Brendan Boland was one of two boys who had to sign an oath of secrecy in 1975 when they gave evidence about their abuse by Smyth to a church inquiry.
Norbertine priest Smyth continued to abuse children and is believed to have raped and sexually assaulted more than 100 children over five decades up to the 1990s.
In his memoir "Sworn to Silence", Boland says Cardinal Sean Brady, who was a 36-year-old canon lawyer and teacher in 1975, countersigned the oath of secrecy the Dundalk man was required to make about Smyth.
He says in 2011 Church lawyers offered him €10,000 to settle his High Court case for damages. The amount was to include legal costs for 14 years litigation.
Boland subsequently settled the case for €100,000 plus costs the following year.
He was unsuccessful in a request to the Cardinal to publicly acknowledge the Church's failure to protect children from Smyth as part of the settlement.
No admission of liability was made. Boland, a technical support engineer who now works in the UK, had sued Cardinal Brady in his capacity as the Archbishop of Armagh.
He is also being sued personally by the youngest of Smyth's known victims who is claiming that the Cardinal knew about Smyth's abuse but failed to tell the civil authorities and so endangered her and other children.
Two other priests who attended the secret interview with Boland in March 1975 were interviewed by gardai 20 years later.
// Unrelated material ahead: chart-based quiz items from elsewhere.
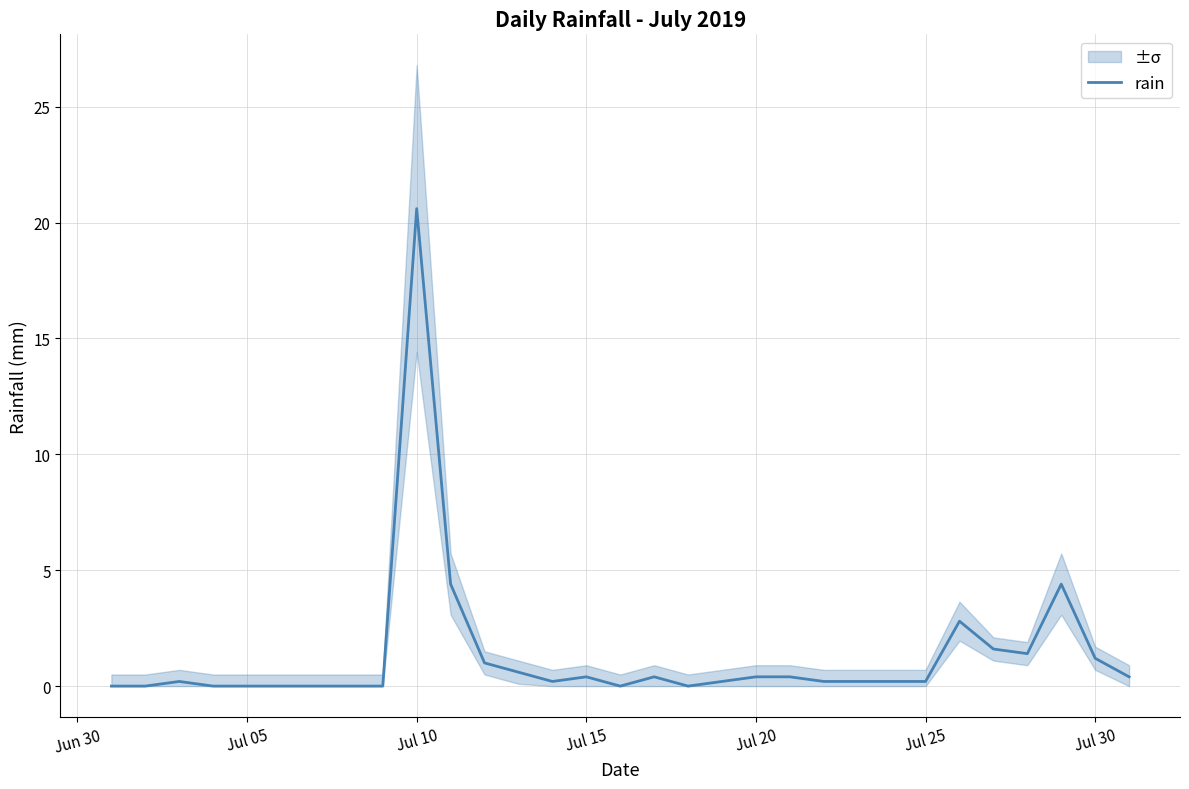

At which label does rain reach its peak?

Jul 10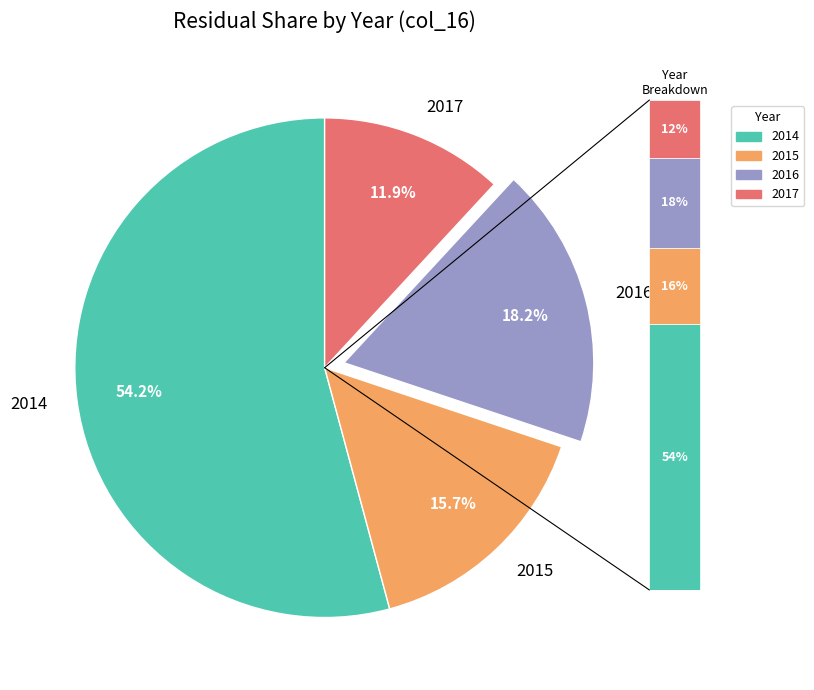

The 2016 slice represents 25% of the pie. True or false?

False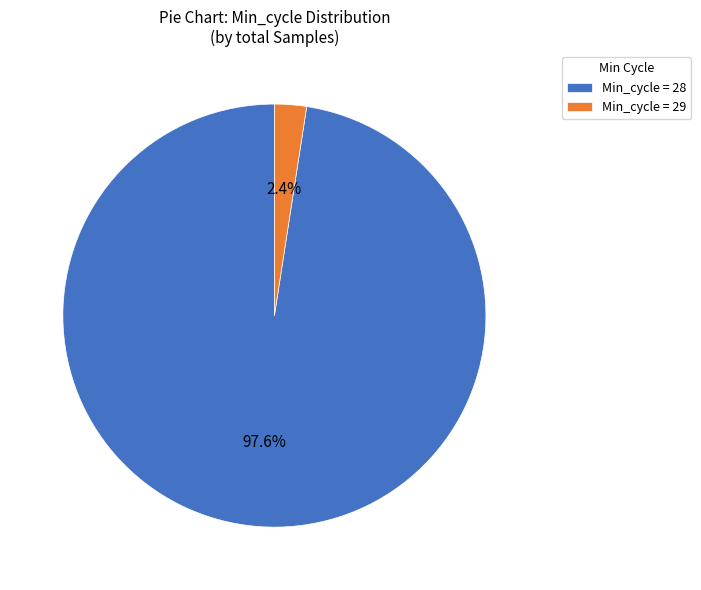

Rank the categories by value from highest to lowest.

Min_cycle = 28, Min_cycle = 29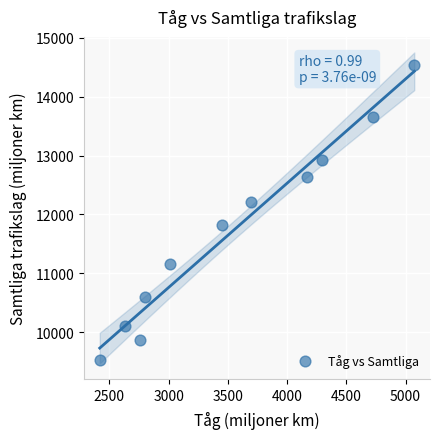

What is the range of Y values (max minus min)?

5008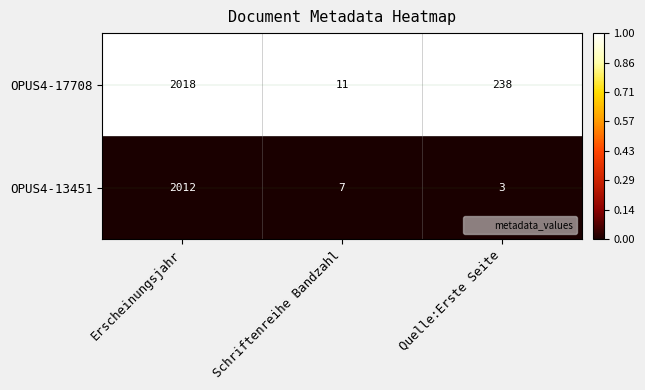

Reading left to right, extract all data points from this chart.

OPUS4-17708: 2018	11	238
OPUS4-13451: 2012	7	3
A spokeswoman for the Catholic hierarchy has confirmed that Cardinal Brady was not interviewed by gardai.
Said the spokeswoman: "Cardinal Brady had no knowledge of a garda investigation in the early 1990's regarding Smyth. If he had been approached by the gardai he would have made a statement."
Cardinal Brady will tender his notice as the Archbishop of Armagh to Pope Francis when he turns 75 on August 16 next.
She refused to make any comment about the €10,000 offer.